Watching these super futuristic machines in operation left no doubt in anyone’s mind that Westinghouse was leading the way in technological advancement into the awe-inspiring future.  Accordingly, Willie Vocalite often traveled with new model refrigerators, just to be sure that the appliance association was branded into homemaker’s minds.

Willie’s most widely publicized gig was in Chicago at the 1933 World’s Fair, where he made daily appearances for Westinghouse in the ultramodern Electrical Building.

It is difficult by today’s standards to recognize what a star Willie Vocalite was in the 1930s.  His picture was in newspapers and magazines all over the country, and he even made a coast-to-coast radio introduction from the Chicago fair.

Modern Mechanix Magazine, October 1933.

It’s not unreasonable to posit that the archetypal image of 20th century robots originated in Mansfield: through the imagination of JM Barnett at Westinghouse.

Before the 1930s robots in literature and movies took many different forms: but after Willie Vocalite they all looked like him.

The Superstar Of Robots

By the end of the 1930s Westinghouse wanted to be ready to make a sensational impact at the highly anticipated World’s Fair in New York, so Mr. Barnett worked overtime during the Depression years to come up with a new cutting-edge robot personality.

His masterpiece was named Elektro, and he was even more human in appearance: with a distinctive head of cast aluminum and articulated hands.

With state-of-the-art wiring and tubes inside his flashing heartlight, Elektro was still a Mansfield boy at heart with vacuum cleaner wheels on his feet that helped simulate walking mobility and approximate a primitive cha-cha.

Elektro performing at the Westinghouse exhibit in 1939.






Elektro was a celebrity widely recognized across the country even by those who didn’t make it to the World’s Fair in New York. Advertisements like this one in the Saturday Evening Post took him to every corner of the nation.

Elektro was so hugely popular during the 1939 fair season in New York it was hardly imaginable that anything might improve his showing, but when he came onstage in the 1940 season he had with him a new act: Sparko the mechanical dog.

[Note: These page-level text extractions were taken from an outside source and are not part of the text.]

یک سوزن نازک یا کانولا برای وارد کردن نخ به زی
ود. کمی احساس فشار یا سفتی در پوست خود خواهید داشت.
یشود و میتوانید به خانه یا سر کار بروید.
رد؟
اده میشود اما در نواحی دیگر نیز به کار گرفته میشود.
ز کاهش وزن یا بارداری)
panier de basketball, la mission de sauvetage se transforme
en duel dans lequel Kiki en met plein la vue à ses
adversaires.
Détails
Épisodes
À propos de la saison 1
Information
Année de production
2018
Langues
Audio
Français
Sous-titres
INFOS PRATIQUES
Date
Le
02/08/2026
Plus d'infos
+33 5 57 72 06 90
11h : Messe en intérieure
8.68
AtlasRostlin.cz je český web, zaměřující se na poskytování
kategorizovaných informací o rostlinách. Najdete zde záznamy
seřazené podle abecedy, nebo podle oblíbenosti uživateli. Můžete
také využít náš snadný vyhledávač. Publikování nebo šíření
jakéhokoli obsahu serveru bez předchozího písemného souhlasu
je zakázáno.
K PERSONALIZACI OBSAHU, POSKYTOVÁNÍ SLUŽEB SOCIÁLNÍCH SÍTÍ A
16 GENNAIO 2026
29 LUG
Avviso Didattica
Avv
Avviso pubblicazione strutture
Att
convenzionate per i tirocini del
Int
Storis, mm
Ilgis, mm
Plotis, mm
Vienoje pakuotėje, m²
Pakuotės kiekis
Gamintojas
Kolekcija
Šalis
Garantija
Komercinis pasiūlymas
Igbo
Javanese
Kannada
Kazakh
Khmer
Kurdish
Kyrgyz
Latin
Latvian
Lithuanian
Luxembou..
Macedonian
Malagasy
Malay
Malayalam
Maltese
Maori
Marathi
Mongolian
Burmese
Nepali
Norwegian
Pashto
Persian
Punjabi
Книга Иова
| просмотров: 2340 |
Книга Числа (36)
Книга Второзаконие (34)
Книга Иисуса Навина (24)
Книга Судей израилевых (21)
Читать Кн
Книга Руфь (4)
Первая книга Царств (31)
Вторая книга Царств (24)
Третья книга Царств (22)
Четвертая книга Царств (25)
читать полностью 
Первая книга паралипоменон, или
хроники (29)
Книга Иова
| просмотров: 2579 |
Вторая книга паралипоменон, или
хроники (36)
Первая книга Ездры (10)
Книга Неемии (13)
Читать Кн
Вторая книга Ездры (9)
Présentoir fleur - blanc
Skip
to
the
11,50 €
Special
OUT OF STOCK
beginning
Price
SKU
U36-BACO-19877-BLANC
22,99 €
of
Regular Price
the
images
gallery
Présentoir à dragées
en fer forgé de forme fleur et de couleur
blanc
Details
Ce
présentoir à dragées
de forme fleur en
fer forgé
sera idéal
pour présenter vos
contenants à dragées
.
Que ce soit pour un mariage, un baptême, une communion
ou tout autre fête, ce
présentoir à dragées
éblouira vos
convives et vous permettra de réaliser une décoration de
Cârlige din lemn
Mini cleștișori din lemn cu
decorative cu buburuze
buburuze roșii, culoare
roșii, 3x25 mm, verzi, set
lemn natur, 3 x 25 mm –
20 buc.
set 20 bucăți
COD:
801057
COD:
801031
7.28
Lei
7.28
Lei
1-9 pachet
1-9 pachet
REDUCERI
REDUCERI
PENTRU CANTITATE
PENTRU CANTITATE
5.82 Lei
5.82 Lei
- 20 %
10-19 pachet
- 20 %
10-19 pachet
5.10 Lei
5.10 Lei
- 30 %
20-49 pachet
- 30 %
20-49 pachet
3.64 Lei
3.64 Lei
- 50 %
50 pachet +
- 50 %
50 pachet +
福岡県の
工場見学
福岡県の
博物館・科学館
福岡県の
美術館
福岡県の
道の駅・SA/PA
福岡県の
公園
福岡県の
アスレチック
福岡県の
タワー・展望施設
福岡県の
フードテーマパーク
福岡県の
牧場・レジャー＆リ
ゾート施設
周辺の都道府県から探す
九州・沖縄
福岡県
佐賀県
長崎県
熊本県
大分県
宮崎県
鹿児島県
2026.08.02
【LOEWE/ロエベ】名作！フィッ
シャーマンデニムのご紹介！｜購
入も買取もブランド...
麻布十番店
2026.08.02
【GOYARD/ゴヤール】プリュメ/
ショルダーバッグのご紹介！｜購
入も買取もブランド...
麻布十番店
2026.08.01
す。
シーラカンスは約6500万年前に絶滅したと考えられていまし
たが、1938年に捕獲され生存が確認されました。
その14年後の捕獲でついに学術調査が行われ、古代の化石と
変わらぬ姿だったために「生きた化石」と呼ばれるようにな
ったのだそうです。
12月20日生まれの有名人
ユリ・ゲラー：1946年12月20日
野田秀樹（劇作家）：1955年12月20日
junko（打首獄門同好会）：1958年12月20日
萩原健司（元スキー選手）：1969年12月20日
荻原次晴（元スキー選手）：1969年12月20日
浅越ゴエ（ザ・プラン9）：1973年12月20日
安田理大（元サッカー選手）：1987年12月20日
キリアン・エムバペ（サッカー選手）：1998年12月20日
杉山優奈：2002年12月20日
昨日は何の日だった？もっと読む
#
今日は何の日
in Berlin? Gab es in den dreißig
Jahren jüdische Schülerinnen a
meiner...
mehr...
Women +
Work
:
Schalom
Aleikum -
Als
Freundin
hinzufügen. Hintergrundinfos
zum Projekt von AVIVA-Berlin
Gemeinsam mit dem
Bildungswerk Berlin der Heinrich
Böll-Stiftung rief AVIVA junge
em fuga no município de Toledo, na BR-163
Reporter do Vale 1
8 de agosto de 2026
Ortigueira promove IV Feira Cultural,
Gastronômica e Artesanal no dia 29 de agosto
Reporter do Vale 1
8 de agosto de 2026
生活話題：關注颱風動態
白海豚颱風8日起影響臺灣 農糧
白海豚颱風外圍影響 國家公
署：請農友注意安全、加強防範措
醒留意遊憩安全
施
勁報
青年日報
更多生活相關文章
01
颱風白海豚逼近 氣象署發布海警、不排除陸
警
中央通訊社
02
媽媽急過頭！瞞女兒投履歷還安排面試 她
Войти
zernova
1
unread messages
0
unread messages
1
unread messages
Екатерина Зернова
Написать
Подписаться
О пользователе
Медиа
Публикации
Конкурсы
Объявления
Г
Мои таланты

Modern Mechanix Magazine, March 1949.

Newsweek Magazine, April 24, 1939.

Westinghouse created a spectacular exhibition at the 1939-40 New York World’s Fair in a building that captured the rounded shape of their radios and appliances.
Elektro and Sparko were such wildly popular attractions, they had their own souvenirs.

These mechanical pals were created specifically for life at the World’s Fair, but afterward their fame carried them on for another couple decades.  In the 1950s they were still making guest appearances around the US, and in 1960 Elektro made a brief stint in Hollywood.



It seemed important in the 20th century that all these robots were capable of smoking: apparently that was the defining feature of humanity which distinguished mere gadgetry from smart machines.
Any dumb old engine could produce exhaust, but only a robot could smoke Lucky Strikes.

The tremendous explosion of worldwide technological growth that came in the 1960s pretty much wiped out all memory of these Westinghouse robots.  In a world increasingly streamlined and automated, characters like Elektro seemed sadly irrelevant.  Not surprisingly he ended up in pieces scattered here and there.

The story of Elektro’s afterlife and his miraculous revival is a rare tale of happy endings.  His history can really only be understood with a visit to his home at the Mansfield Memorial Museum. 

Mansfield’s role of innovation in the evolution of American industry could hardly have a more iconic face than that of Elektro. 

The inspiring legacy of the Westinghouse robots has a certain local charm and appeal to civic identity, but it also holds a significant bookmark in American history as well, and represents a scientific landmark in the ongoing evolution of intelligence on planet Earth.